Please print the data that follows, keeping every line exact.

___ Data to process ___

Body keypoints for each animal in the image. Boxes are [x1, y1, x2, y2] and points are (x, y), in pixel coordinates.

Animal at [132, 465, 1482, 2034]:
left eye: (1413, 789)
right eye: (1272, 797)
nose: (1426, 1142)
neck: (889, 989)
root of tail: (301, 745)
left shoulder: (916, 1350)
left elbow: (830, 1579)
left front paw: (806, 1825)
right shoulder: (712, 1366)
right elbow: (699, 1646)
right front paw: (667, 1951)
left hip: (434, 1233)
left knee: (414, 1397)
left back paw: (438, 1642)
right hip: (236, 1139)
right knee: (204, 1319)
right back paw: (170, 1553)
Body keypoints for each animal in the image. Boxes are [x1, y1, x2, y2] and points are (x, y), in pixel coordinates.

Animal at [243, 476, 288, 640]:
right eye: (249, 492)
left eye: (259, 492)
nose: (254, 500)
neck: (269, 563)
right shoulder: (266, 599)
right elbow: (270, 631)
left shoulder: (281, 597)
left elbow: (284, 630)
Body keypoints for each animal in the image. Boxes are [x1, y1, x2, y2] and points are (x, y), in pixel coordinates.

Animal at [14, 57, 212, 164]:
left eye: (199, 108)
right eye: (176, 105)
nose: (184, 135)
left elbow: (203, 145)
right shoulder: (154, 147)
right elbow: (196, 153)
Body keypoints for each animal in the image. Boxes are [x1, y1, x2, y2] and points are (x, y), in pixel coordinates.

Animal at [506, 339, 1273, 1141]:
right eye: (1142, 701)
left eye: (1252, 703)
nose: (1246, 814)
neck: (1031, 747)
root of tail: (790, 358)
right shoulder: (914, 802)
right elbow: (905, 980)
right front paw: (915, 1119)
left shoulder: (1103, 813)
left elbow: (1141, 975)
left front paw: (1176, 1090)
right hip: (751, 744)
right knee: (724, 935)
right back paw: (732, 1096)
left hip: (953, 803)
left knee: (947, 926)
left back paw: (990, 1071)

___

*Your response*
Body keypoints for each animal in the image. Boxes are [x1, y1, x2, y2] and points are (x, y), in pixel coordinates.

Animal at [132, 465, 1482, 2034]:
left eye: (1413, 789)
right eye: (1272, 797)
nose: (1426, 1142)
neck: (889, 989)
root of tail: (301, 745)
left shoulder: (916, 1350)
left elbow: (830, 1579)
left front paw: (806, 1825)
right shoulder: (712, 1366)
right elbow: (699, 1646)
right front paw: (667, 1951)
left hip: (434, 1233)
left knee: (414, 1397)
left back paw: (438, 1642)
right hip: (236, 1139)
right knee: (204, 1319)
right back paw: (170, 1553)
Body keypoints for each animal in the image. Boxes are [x1, y1, x2, y2] and points are (x, y), in pixel coordinates.

Animal at [243, 476, 288, 640]:
right eye: (249, 492)
left eye: (259, 492)
nose: (254, 500)
neck: (269, 563)
right shoulder: (266, 599)
right elbow: (270, 631)
left shoulder: (281, 597)
left elbow: (284, 630)
Body keypoints for each animal in the image. Boxes are [x1, y1, x2, y2] and points are (x, y), in pixel coordinates.

Animal at [14, 57, 212, 164]:
left eye: (199, 108)
right eye: (176, 105)
nose: (184, 135)
left elbow: (203, 145)
right shoulder: (154, 147)
right elbow: (196, 153)
Body keypoints for each animal in the image. Boxes are [x1, y1, x2, y2] and points are (x, y), in pixel coordinates.

Animal at [506, 339, 1273, 1141]:
right eye: (1142, 701)
left eye: (1252, 703)
nose: (1246, 814)
neck: (1031, 747)
root of tail: (790, 358)
right shoulder: (914, 802)
right elbow: (905, 980)
right front paw: (915, 1119)
left shoulder: (1103, 813)
left elbow: (1141, 975)
left front paw: (1176, 1090)
right hip: (751, 744)
right knee: (724, 935)
right back paw: (732, 1096)
left hip: (953, 803)
left knee: (947, 926)
left back paw: (990, 1071)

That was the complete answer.